Hatte vor 8 Jahren schon mal panikattacken...die habe ich mit viel Sport wegbekommen und musste keine Medikamenten nehmen. Mein Leben war nicht immer leicht und bin damals an meine Grenzen gekommen.
Heute geht's mir eigentlich richtig gut. Hab eine schöne glückliche Familie, Job passt, wir sind alles gesund und glücklich. Nur meine Angst sorgt für Unruhe in unser Leben

26.01.2022 08:36 • #3


Flame
Ja,ich weiss,das nervt furchtbar aber Du hast sie ja immer nur in besonderen Belastungssituationen.

Von daher weisst Du ja,dass Du Dich langsam aber sicher auch wieder stabilisieren wirst.
Es geht halt nicht von heute auf morgen...

Sei nicht so streng mit Dir,Deine Familie wird das mit Dir durchstehen und bald sieht die Welt schon wieder ganz anders aus.

Versuch mal,die unangenehmen Gefühle nicht weg haben zu wollen.
Die tun Dir nix,die wollen nur raus und je mehr Du versuchst,sie wegzudrücken,desto höher steigt der innere Druck (Anspannung bis hin zu Angst).

Und Bewegung an der frischen Luft würde Dir bestimmt auch dieses Mal gut tun.

26.01.2022 08:52 • x 1 #4


Es tut gut verstanden zu werden. Ich tue mir aber dieses Mal schwer raus zu kommen und das nervt. Dieses mal bin ich auch tiefer gefallen...hab mir Anfangs nur Vorwürfe gemacht, wollte nicht akzeptieren das meine Mutter nicht mehr da ist und hab mich erstmal zurück gezogen und isoliert von der Außenwelt.
Hab 10 Jahre mit schwer kranken Kindern gearbeitet, hab Sterbende Kinder begleitet und ich dachte das ich mit so etwas umgehen kann.

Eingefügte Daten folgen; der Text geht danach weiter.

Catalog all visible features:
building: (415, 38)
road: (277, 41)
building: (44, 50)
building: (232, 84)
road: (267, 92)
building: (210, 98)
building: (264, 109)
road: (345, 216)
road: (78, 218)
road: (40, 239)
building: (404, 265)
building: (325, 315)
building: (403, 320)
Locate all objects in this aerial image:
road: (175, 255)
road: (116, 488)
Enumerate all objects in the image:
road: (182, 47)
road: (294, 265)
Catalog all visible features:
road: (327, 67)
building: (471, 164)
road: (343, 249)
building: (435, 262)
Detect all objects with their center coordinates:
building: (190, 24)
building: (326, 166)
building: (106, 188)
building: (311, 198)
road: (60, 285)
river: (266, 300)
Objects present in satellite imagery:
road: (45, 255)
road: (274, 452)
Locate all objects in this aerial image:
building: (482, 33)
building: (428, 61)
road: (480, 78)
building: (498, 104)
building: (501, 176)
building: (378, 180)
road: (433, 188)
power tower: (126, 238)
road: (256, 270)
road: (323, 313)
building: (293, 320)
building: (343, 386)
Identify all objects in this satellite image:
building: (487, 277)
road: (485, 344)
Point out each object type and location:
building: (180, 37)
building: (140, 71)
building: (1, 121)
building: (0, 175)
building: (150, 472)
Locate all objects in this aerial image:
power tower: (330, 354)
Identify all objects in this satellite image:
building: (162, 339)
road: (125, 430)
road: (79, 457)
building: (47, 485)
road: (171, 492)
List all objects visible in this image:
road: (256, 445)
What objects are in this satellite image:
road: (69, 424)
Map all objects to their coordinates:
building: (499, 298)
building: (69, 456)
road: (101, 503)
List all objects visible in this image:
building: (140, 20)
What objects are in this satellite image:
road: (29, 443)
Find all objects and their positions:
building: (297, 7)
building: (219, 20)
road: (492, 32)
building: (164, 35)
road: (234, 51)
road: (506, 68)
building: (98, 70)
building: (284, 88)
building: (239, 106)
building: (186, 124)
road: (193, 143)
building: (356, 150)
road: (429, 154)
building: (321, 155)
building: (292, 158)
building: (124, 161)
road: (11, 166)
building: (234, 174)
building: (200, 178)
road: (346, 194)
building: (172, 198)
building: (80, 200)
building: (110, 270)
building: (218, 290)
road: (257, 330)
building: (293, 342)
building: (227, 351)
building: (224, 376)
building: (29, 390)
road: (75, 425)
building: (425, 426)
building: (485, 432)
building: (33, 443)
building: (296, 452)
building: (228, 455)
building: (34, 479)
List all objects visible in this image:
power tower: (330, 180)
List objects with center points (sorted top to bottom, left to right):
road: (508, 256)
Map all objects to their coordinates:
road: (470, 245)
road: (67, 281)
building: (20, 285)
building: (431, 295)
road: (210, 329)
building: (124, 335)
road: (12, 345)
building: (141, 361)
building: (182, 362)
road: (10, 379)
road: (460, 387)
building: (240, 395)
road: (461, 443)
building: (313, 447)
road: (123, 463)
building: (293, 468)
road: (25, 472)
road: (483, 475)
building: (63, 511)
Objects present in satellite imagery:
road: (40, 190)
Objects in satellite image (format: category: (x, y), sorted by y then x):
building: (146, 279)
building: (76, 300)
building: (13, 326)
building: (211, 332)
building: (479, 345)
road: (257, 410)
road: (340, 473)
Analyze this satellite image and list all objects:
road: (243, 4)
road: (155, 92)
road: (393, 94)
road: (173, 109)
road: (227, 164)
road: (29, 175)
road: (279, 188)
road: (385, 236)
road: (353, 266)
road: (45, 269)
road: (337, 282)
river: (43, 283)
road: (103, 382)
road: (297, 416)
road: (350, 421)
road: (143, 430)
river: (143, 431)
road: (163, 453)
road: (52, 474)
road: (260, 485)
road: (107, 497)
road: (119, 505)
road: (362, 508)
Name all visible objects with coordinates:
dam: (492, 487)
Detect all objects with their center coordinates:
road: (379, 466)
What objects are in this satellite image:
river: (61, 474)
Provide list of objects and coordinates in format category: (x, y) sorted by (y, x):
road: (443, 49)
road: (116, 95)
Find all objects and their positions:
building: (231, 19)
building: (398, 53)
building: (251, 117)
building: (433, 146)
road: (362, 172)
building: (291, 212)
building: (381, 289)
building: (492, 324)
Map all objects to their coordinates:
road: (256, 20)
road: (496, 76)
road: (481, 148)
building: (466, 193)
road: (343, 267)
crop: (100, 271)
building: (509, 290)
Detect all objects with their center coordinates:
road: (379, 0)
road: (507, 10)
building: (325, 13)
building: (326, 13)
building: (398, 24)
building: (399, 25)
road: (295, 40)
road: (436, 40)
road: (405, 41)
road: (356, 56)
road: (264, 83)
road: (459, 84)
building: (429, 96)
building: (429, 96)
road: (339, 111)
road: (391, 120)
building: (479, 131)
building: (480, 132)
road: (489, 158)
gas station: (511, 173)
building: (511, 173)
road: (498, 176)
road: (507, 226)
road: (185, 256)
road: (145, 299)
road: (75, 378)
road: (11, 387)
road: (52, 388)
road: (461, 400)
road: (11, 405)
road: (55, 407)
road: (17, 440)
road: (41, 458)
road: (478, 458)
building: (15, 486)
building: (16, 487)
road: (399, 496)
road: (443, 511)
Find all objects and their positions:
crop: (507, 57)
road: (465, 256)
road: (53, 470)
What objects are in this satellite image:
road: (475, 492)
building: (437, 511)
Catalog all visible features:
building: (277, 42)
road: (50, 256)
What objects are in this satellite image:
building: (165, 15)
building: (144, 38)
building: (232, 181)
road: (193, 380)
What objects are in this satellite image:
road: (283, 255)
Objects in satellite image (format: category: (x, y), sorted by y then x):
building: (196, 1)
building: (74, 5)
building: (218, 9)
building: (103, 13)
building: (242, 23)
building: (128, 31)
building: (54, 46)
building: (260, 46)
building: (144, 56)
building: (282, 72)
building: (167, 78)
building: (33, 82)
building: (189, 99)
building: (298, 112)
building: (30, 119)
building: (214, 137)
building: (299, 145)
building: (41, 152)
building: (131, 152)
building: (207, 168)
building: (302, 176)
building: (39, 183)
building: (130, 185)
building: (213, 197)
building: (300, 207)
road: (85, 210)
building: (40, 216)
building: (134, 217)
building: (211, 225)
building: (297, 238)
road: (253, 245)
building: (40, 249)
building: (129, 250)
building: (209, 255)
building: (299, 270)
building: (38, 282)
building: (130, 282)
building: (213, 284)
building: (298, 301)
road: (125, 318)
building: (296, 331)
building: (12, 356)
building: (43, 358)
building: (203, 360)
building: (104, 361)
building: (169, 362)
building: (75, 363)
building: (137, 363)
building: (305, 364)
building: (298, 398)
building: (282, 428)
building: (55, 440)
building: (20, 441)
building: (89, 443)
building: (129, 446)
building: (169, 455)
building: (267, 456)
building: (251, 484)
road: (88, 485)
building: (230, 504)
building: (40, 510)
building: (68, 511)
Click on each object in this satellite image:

Kann ich aber trotzdem nicht wenn es um meine Familie geht. Ich war schon immer eine Kämpferin und ich weiss das ich das auch schaffen werde....es kostet mich aber dieses Mal mehr Kraft als vor 8 Jahren und deshalb hab ich mich hier angemeldet in der Hoffnung Unterstützung zu bekommen und meine Angst zu besiegen.

Du findest die richtigen Worte für mich....hast du eine ähnliche Erfahrung gemacht oder machst?

26.01.2022 09:41 • #5


Flame
Na ja,ich habe auch eine Angststörung.

Meine Mutter ist 2018 gestorben,sie hatte einen schweren Schlaganfall.
Sie haben operiert aber es ging schief ,die Blutungen im Gehirn waren gross und meine Mutter wäre -wenn überhaupt- als schwerer Pflegefall im Wachkoma wieder aufgewacht denn das Gehirn war schwer geschädigt.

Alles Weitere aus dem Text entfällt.